Its economy is still expected to post growth of more than 8 per cent for the full calendar year thanks to the turbo-charged first quarter before sliding back to six per cent, or something a little lower, in 2022.
For the rest of the world, an earlier and faster slowdown in China’s growth rate than expected provides an ominous warning of what might be to come.
China was impacted earlier than the rest of the world by COVID-19 but also emerged from the worst of the economic impacts first.
The outbreaks of the virus this year and the emergence of the Delta strain are consistent with what is happening in the rest of the world, which has also been rebounding – later and at lower rates than China – from their economic nadirs a year ago.
The “V” in those recoveries may, if China’s experience is a guide, may be shallower and more volatile than currently anticipated even though most of the western economies injected far more stimulus into their economies than China.
Given that that stimulus was funded with debt – and most of those economies went into the pandemic with government balance sheets still over-burdened with the legacy of the 2008 financial crisis – a premature economic slowdown amid fresh outbreaks of the more virulent mutations of the virus could be quite threatening.
As it stands, China has taken the first step towards a more expansive monetary policy (albeit not yet more expansive fiscal policy) even as the central bankers in the other major economies are discussing when and how to start unwinding the monetary stimulus they flooded their economies with last year.

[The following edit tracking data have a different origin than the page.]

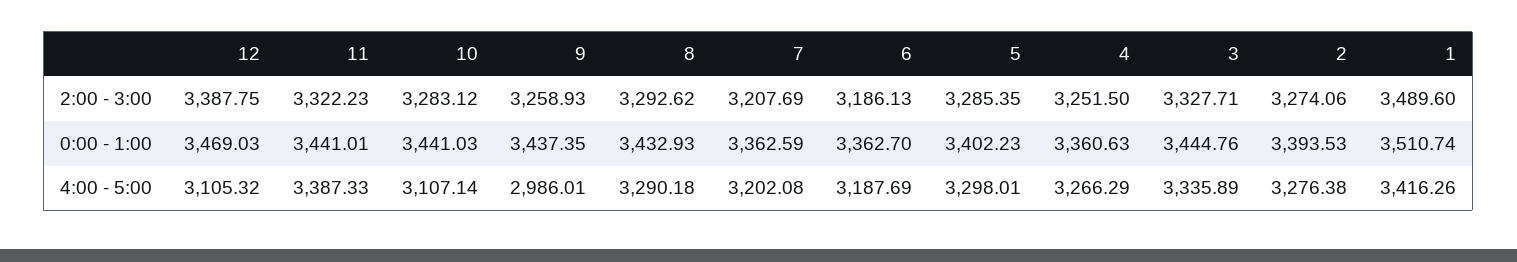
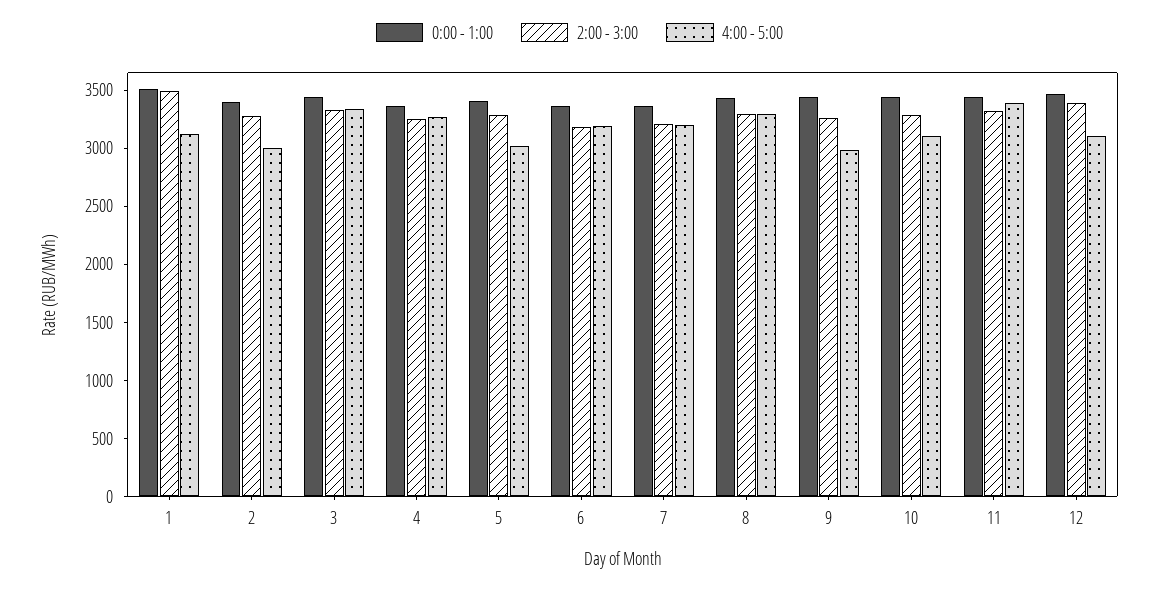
  {
    "2:00 - 3:00": {
      "12": 3387.75,
      "11": 3322.23,
      "10": 3283.12,
      "9": 3258.93,
      "8": 3292.62,
      "7": 3207.69,
      "6": 3186.13,
      "5": 3285.35,
      "4": 3251.5,
      "3": 3327.71,
      "2": 3274.06,
      "1": 3489.6
    },
    "0:00 - 1:00": {
      "12": 3469.03,
      "11": 3441.01,
      "10": 3441.03,
      "9": 3437.35,
      "8": 3432.93,
      "7": 3362.59,
      "6": 3362.7,
      "5": 3402.23,
      "4": 3360.63,
      "3": 3444.76,
      "2": 3393.53,
      "1": 3510.74
    },
    "4:00 - 5:00": {
      "12": 3105.32,
      "11": 3387.33,
      "10": 3107.14,
      "9": 2986.01,
      "8": 3290.18,
      "7": 3202.08,
      "6": 3187.69,
-     "5": 3298.01,
+     "5": 3000,
      "4": 3266.29,
      "3": 3335.89,
-     "2": 3276.38,
+     "2": 3000,
-     "1": 3416.26
+     "1": 3100
    }
  }

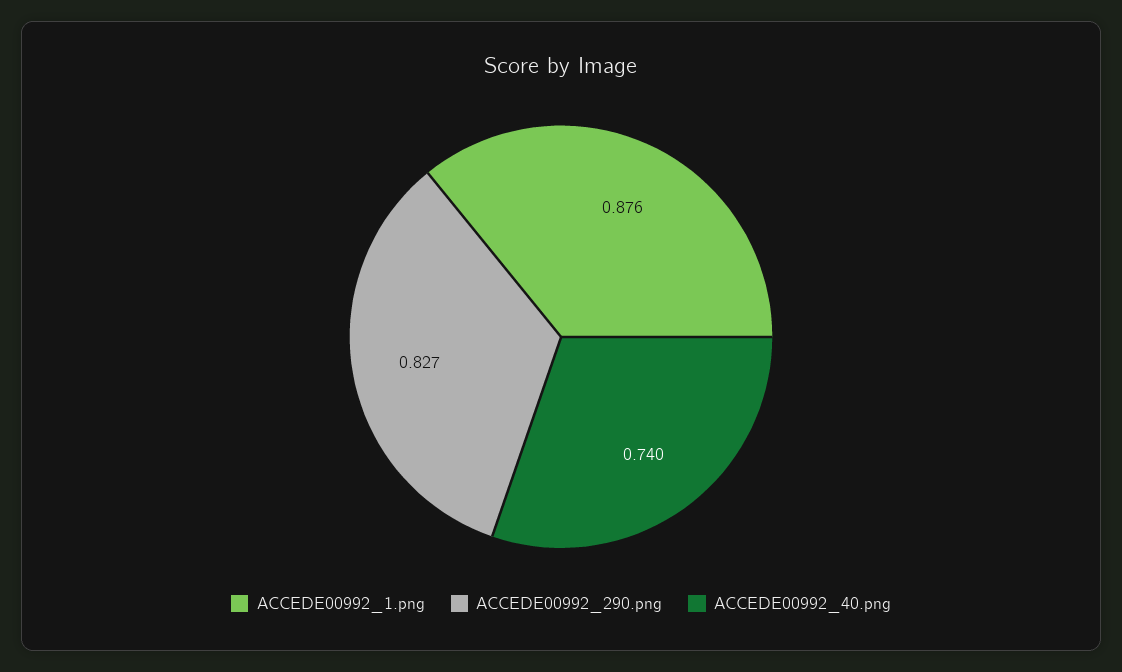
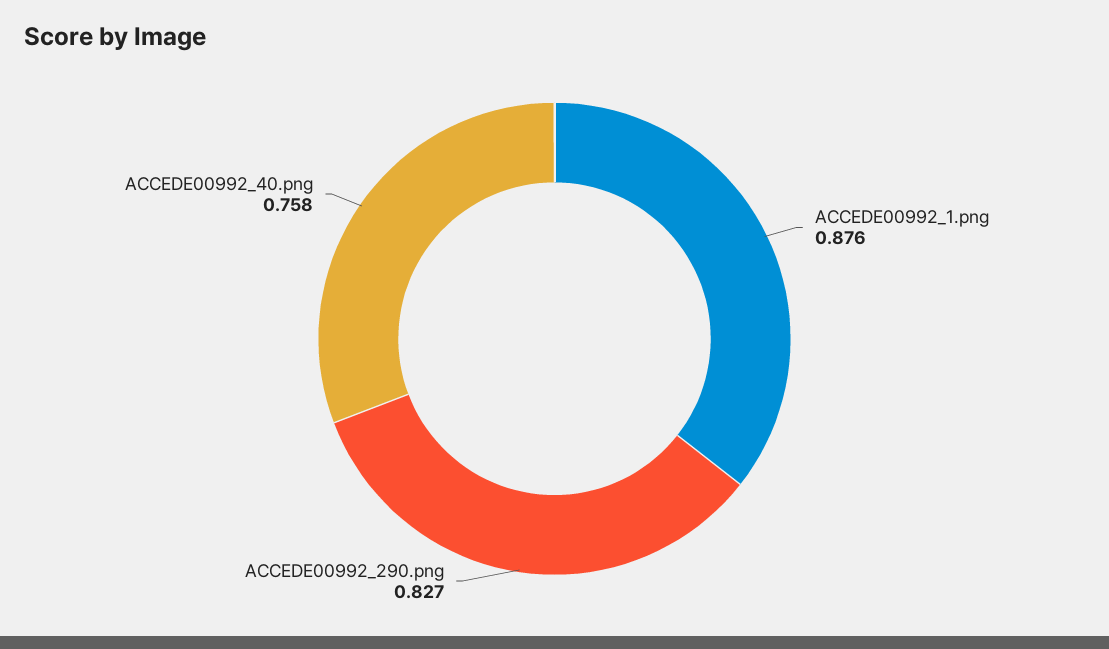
  {
    "ACCEDE00992_1.png": 0.876,
    "ACCEDE00992_290.png": 0.827,
-   "ACCEDE00992_40.png": 0.74
+   "ACCEDE00992_40.png": 0.758
  }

As China’s economy slows, there is also the prospect that the US, if the Biden administration can get past Congress, will embark on an unprecedented debt-funded investment in its economy that could be expected to underpin strong growth rates. A significant element of the Biden policies is also directed towards further decoupling of the US economy from China’s while urging US allies to follow suit.
That combination of diverging monetary and fiscal policies and, perhaps, an increasing de-linking of China’s economy from the West, would complicate China’s economic management and longer term ambitions given that its economy, despite the authorities’ efforts, remains export-dependent.